İkinci bölümde, yaratışa ilişkin bahsedilen simgelerin ve anlamların namus denilen kodlar bütününü evlilik kavramını anlamak üzere kullanmıştır (2018: 41). Bu noktada, köylülerin hayatındaki en önemli olay olan düğün ayrıntılı bir biçimde çözümlenmektedir. Birinci bölümde bahsedilen çocuk sahibi olmanın önemi, evlilik kavramı üzerinden anlatılmaktadır. Bu konular üzerinden yaptığı açıklamayı Evlilik Stratejisi ve Evlilik Uygulamaları, Pazarlıklar, Düğün, Cuma, Cumartesi, Pazar alt başlıklarıyla incelemiştir. Yazara göre, köydeki anlayışa göre, evlenmek çocuk sahibi olmak için yapılır. Çocuk sahibi olmanın temel koşulu evliliktir ve bu sebeple kadının değeri yine bu noktadan şekillenir. Yazar bu noktada, kendisinin bulunduğu iki sene içerisinde yapılan bütün evliliklerin “endogami” olduğunu yani içeriden evlilik olduğunu belirtmiştir. Evlenenlerin tercihi grubun “içerisinden”, “kendilerinden olan” akrabaları, köylüleriyle evlenmektir (2018: 126). Köyde, genç erkek her daim farklı yollara gidebilecek bir kişi olarak görüldüğünden, askere gitmeden önce evlenmesinin daha iyi olacağı düşünülür. Ayrıca, askere gitmeden önce evlenen bir erkeğin, asker dönüşü bir çocuğu olması önemsenen bir durumdur. Kızların köyde erken evlenmesi tercih edilirken, erkeklerin askere gitmeden 20 yaşında veya askerden dönünce 22 yaşında evlenmesi tercih edilir. Yazara göre burada önemli olan, askerlik hizmetini tamamlamış ve zorlukları aşmış olan erkeğin ödülünün kadın olması algısıdır. Köyde, erkek için evlenmek bir görevdir ancak anne ve babasının karar verme süreçlerindeki etkisi oldukça önemlidir (2018: 136).
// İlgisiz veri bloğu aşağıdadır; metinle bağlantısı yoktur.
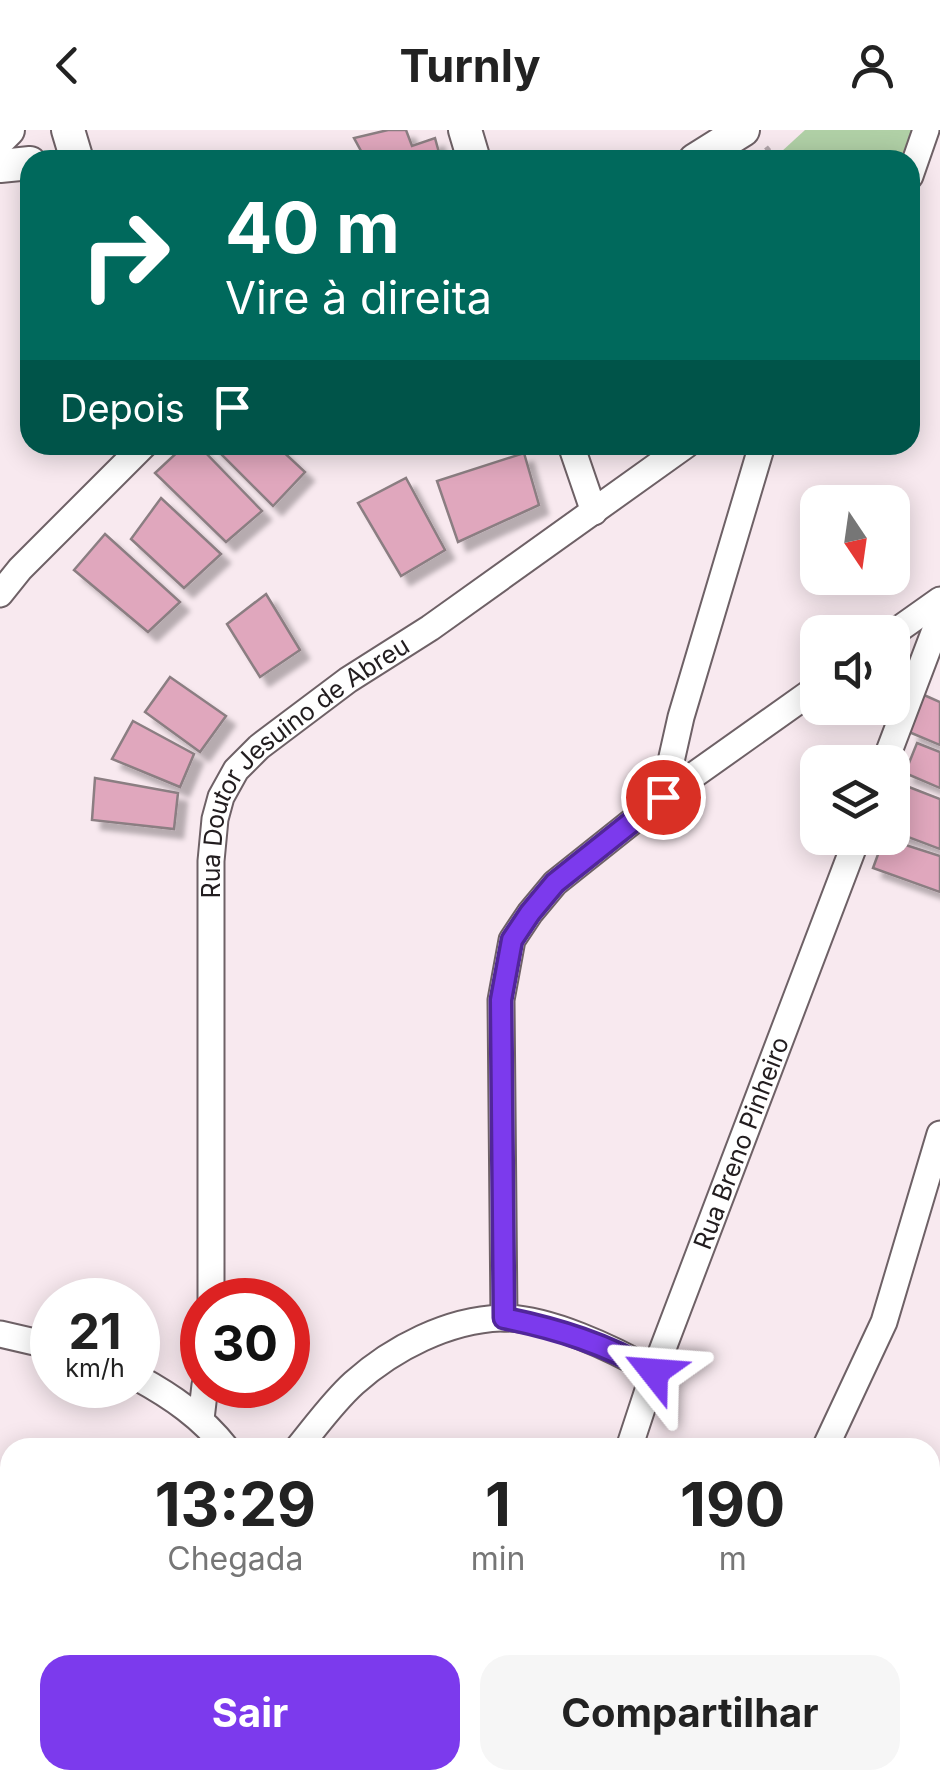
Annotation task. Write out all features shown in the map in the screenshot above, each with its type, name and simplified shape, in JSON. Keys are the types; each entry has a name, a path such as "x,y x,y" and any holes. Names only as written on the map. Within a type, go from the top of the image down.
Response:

Üçüncü bölümde, yaratılışa ilişkin simgelerin insanların duygusal ve güç ilişkileri içinde nasıl şekillendiğinin ve zaman, uzaklık ve yakınlık kavramlarına nasıl yansıdığını açıklamaktadır (2018: 41). Bunu Gökler’ deki Türkler, Akraba Çevresi, Ocak, İlişkiler alt başlıkları üzerinden açıklamıştır. Yazar, köylülere Gökler ismini vermiştir. Köylüler, asıl ve gerçek Türkler saydıkları Göktürklerden geldiklerine inanmaktadır, bu sebeple bu isim tesadüfi olarak verilmiş bir isim değildir (2018: 179). Yazar köylülerin akrabalık ilişkilerine yüklediği anlamların farklılaştığına vurgu yaparak, soyun sürdürülmesi kuramının bu farklılıkları açıklama noktasında önemli bir işlevi olduğundan bahsetmiştir. Örneğin, köyde yakın akraba hem kan hem de akrabalık bağı olanları kapsadığını ifade etmiştir (2018: 190). Diğer yandan yazara göre, Ocak ise, akrabalık kavramının birleştiği yer olarak yer olarak ifade edilmektedir. Yazar, Türk toplumundaki en yüksek değerin misafirperverlik olduğunu vurgulamakla birlikte, köyde çingeneler dışındaki tüm ziyaretçilere misafirperverlik gösterildiğini belirtmektedir (2018: 228).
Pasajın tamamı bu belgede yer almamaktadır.